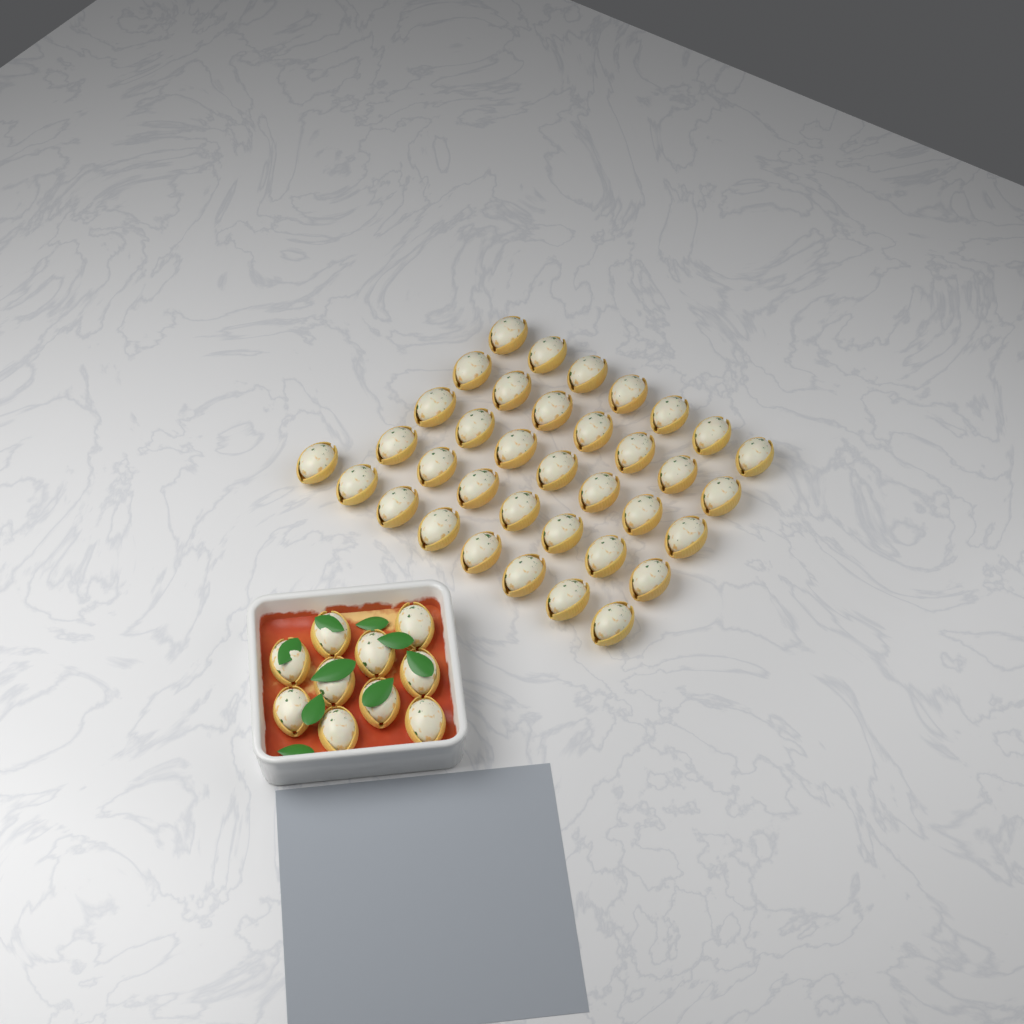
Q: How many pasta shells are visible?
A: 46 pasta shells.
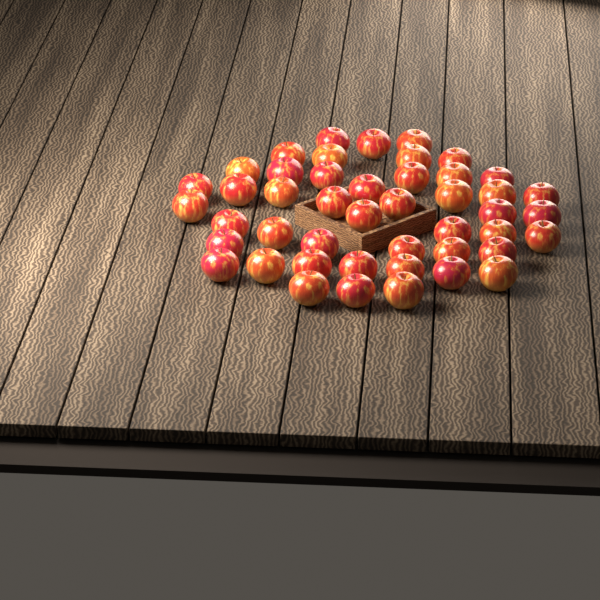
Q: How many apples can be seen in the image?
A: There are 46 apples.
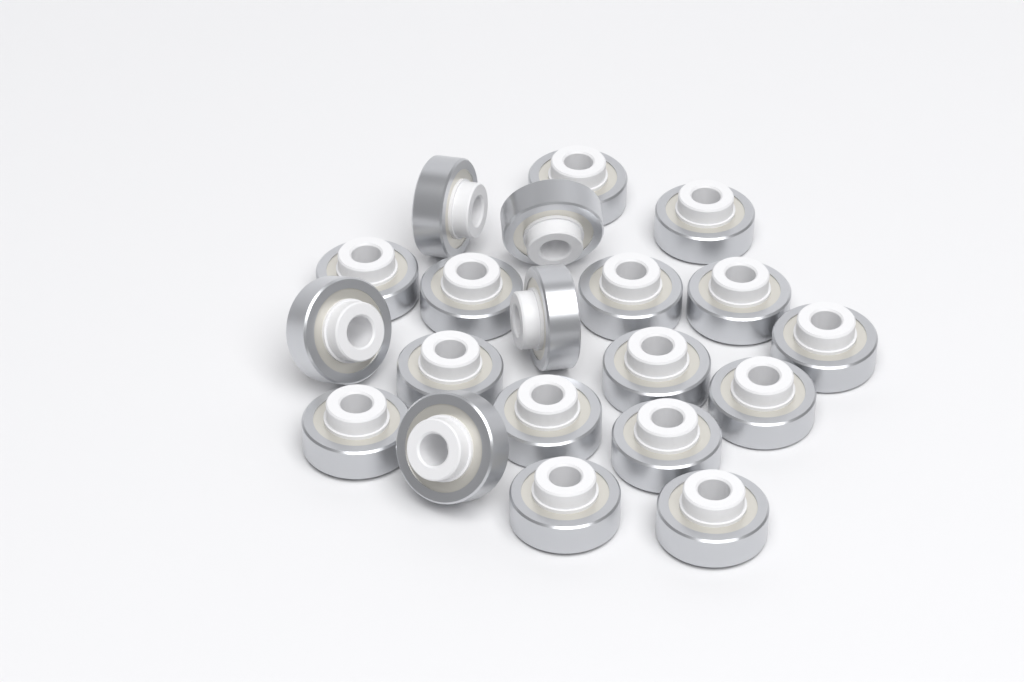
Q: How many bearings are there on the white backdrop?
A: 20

• • • • • • •

THE TASK: Change every "apples" in the lines above to "pears", keeping everything else the same, and write the lines out without the pictures.

FULL RESPONSE:
Q: How many pasta shells are visible?
A: 46 pasta shells.
Q: How many pears can be seen in the image?
A: There are 46 pears.
Q: How many bearings are there on the white backdrop?
A: 20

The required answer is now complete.